XARP is security tool users can download and use. XARP performs ARP poisoning detection to detect, Notify and respond to ARP poisoning. This tool allows users to have multiple added layers of passive and active defense against ARP Poisoning. A Free Version of Xarp can be downloaded but a paid version is available. The free version of XARP has several Modules that have specific functions. If those conditions are violated they will generate a notification for the User. A description of the modules is provided by XARP.

“ChangeFilter: Module keeps tracks of IP-to-Mac Adress mapping. Every ARP Packet contains a mapping of IP-to-MAC addresses. ARP request contains the IP-to-MAC mapping of the sender. ARP replies to contain the IP-to-MAC mapping of the machine resolved. Every mapping is inserted into a database. If a mapping is monitored that break current mapping, an alert is generated. Using Network discoverers, the database is filled quickly and more reliably than without network discoverers.

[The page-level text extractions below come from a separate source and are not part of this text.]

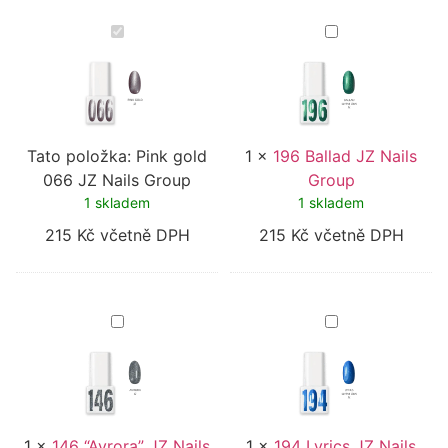
Pink
196
gold
Ballad
066
JZ
JZ
Nails
Nails
Group
Group
Tato položka:
Pink gold
1
×
196 Ballad JZ Nails
066 JZ Nails Group
Group
1 skladem
1 skladem
215
Kč
včetně DPH
215
Kč
včetně DPH
146
194
“Avrora”
Lyrics
JZ
JZ
Nails
Nails
Group
Group
1
×
146 “Avrora” JZ Nails
1
×
194 Lyrics JZ Nails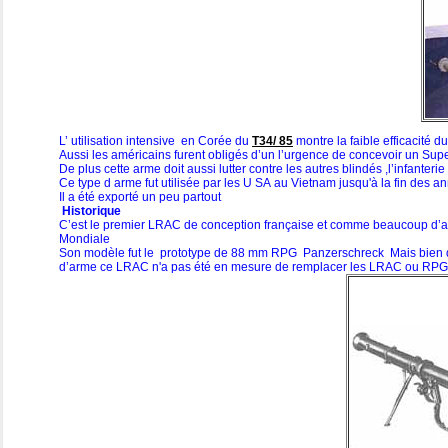
L’ utilisation intensive en Corée du
T34/ 85
montre la faible efficacité 
Aussi les américains furent obligés d’un l’urgence de concevoir un Sup
De plus cette arme doit aussi lutter contre les autres blindés ,l’infanterie 
Ce type d arme fut utilisée par les U SA au Vietnam jusqu'à la fin des 
Il a été exporté un peu partout
Historique
C’est le premier LRAC de conception française et comme beaucoup d’arm
Mondiale
Son modèle fut le prototype de 88 mm RPG Panzerschreck Mais bien q
d’arme ce LRAC n'a pas été en mesure de remplacer les LRAC ou RPG 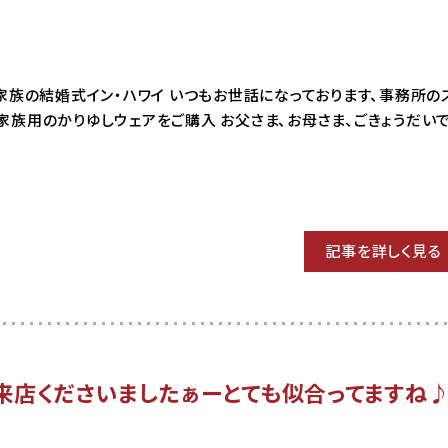
3 ご家族の結婚式イン・ハワイ いつもお世話になっております、事務所の
家族用のかりゆしウェアをご購入 お父さま、お母さま、ごきょうだい
記事を詳しく見る
来店くださいましたぁーとても似合ってますね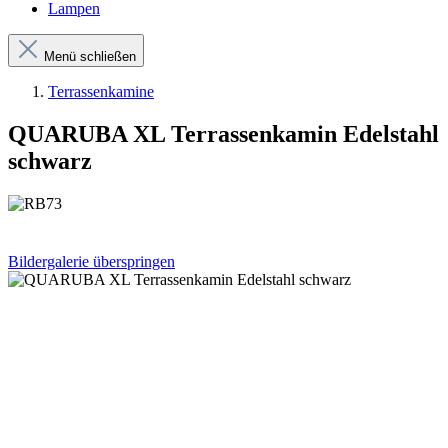
Lampen
Menü schließen
Terrassenkamine
QUARUBA XL Terrassenkamin Edelstahl
schwarz
Bildergalerie überspringen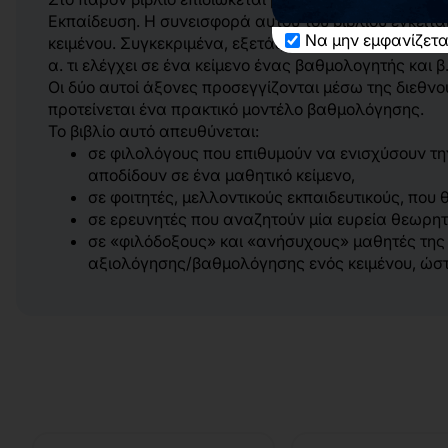
Εκπαίδευση. Η συνεισφορά αυτού του βιβλίου έγκει
Να μην εμφανίζετα
κειμένου.
Συγκεκριμένα, εξετάζεται:
α. τι ελέγχει σε ένα κείμενο ένας βαθμολογητής και
β
Οι δύο αυτοί άξονες προσεγγίζονται μέσω της διεθν
προτείνεται ένα πρακτικό μοντέλο βαθμολόγησης.
Το βιβλίο αυτό απευθύνεται:
σε φιλολόγους που επιθυμούν να ενισχύσουν τ
αποδίδουν σε ένα μαθητικό κείμενο,
σε φοιτητές, μελλοντικούς εκπαιδευτικούς, που
σε ερευνητές που αναζητούν μία ευρεία θεωρητι
σε «φιλόδοξους» και «ανήσυχους» μαθητές της
αξιολόγησης/βαθμολόγησης ενός κειμένου, ώστε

CorruptFilter: ARP packets have a special restriction. Ethernet Source Mac Address has to match the ARP source MAC address. Furthermore, there are a field in the ARP packet that has restrictions regarding the values they can adopt. This module checks these values correctness. ProxyARP servers will generate false alerts because they answer ARP request for other machines and thus not contain the saim ethernet source MAC address and ARP mapping source MAC.

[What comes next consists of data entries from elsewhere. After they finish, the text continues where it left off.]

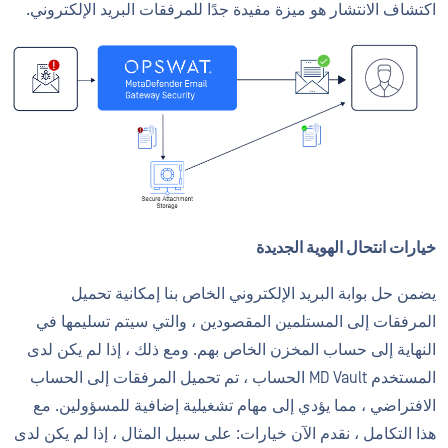
اكتشاف الانتشار هو ميزة مفيدة جدًا للمرفقات البريد الإلكتروني.
خيارات انتحال الهوية الجديدة
يضمن حل بوابة البريد الإلكتروني الخاص بنا إمكانية تحميل
المرفقات إلى المستلمين المقصودين ، والتي سيتم تسليمها في
النهاية إلى حساب المخزن الخاص بهم. ومع ذلك ، إذا لم يكن لدى
المستخدم MD Vault الحساب ، تم تحميل المرفقات إلى الحساب
الافتراضي ، مما يؤدي إلى مهام تشغيلية إضافية للمسؤولين. مع
هذا التكامل ، نقدم الآن خيارات: على سبيل المثال ، إذا لم يكن لدى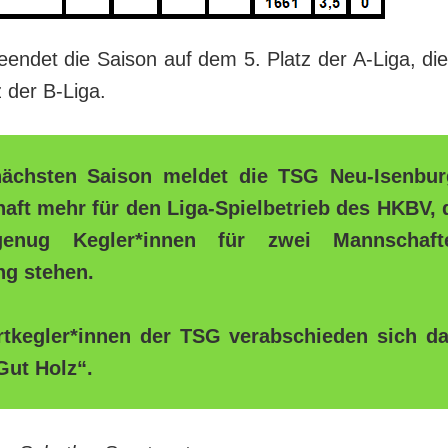
endet die Saison auf dem 5. Platz der A-Liga, di
 der B-Liga.
nächsten Saison meldet die TSG Neu-Isenbur
ft mehr für den Liga-Spielbetrieb des HKBV, 
enug Kegler*innen für zwei Mannschaft
ng stehen.
rtkegler*innen der TSG verabschieden sich da
Gut Holz“.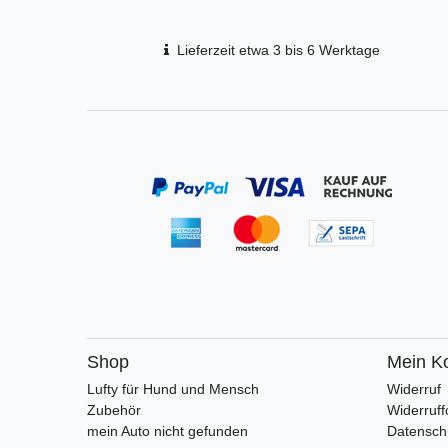
Lieferzeit etwa 3 bis 6 Werktage
Shop
Mein K
Lufty für Hund und Mensch
Widerruf
Zubehör
Widerruff
mein Auto nicht gefunden
Datensch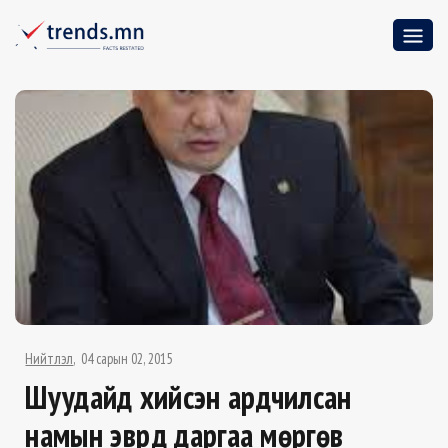
Нийтлэл
04 сарын 02, 2015
Шуудайд хийсэн ардчилсан
намын эврүүд даргаа мөргөв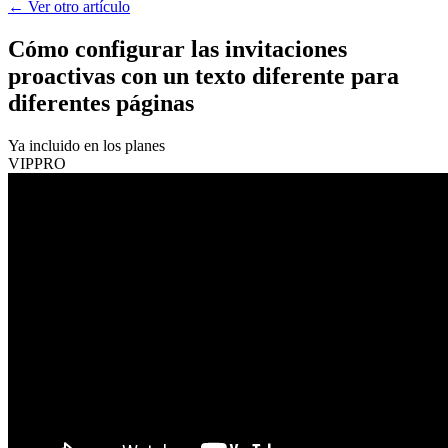
←
Ver otro artículo
Cómo configurar las invitaciones
proactivas con un texto diferente para
diferentes páginas
Ya incluido en los planes
VIP
PRO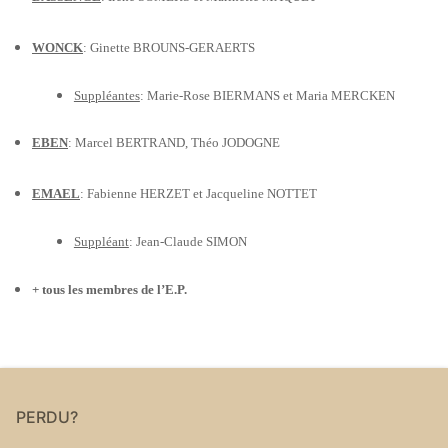
WONCK
: Ginette BROUNS-GERAERTS
Suppléantes
: Marie-Rose BIERMANS et Maria MERCKEN
EBEN
: Marcel BERTRAND, Théo JODOGNE
EMAEL
: Fabienne HERZET et Jacqueline NOTTET
Suppléant
: Jean-Claude SIMON
+ tous les membres de l’E.P.
PERDU?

DirectRequestFilter: ARP request needs to be sent to the broadcast MAC address. Some DSL Routers want to know which machines are currently online for their web management interface. Therefore they send out ARP requests which have the specific MAC address entered in the Ethernet packet. Such packets are also used by ARP spoofing software to spoof only a specific machine and not all machines on a network.

IPFilter: An ARP mappings may contain certain IP addresses. These include broadcast and multicast as well as localhost addresses.

MACFIlter: Some MAC addresses in ARP packets are highly suspicious. No IP-to-MAC mapping should, for example, have the MAC broadcast address assigned. Furthermore, an ARP reply is suspicious if it maps to one IP addresses to the local machines MAC address. Such Alert might also get generated when you are running a virtual machine. Replies arrive at your real machine with ARP replies containing your MAC address as the sender.

RequestedResponseFilter: ARP replies should normally follow ARP requests. This filter remembers all ARP requests originating and matches them to an ARP replies. Many ARP spoofing tools send ARP replies that are not requested. This filter might give false positive in some cases as machines want to distribute their IP-to-MAC mapping to other machines that did not request it.

StaticPreserveFilter: This filter will periodically request local ARP cache and remember to IP-to-MAC mappings that you are static. If an ARP packet violates this static mapping an alert will be generated. If a mapping from an ARP packet tries to collide with a static mapping, someone is trying to spoof your machine.

SubnetFilter: Every ARP packet IP addresses need to be in the same subnet. An ARP packet with IP addresses that are not in the network interfaces configured subnet are suspicious and will be alerted.”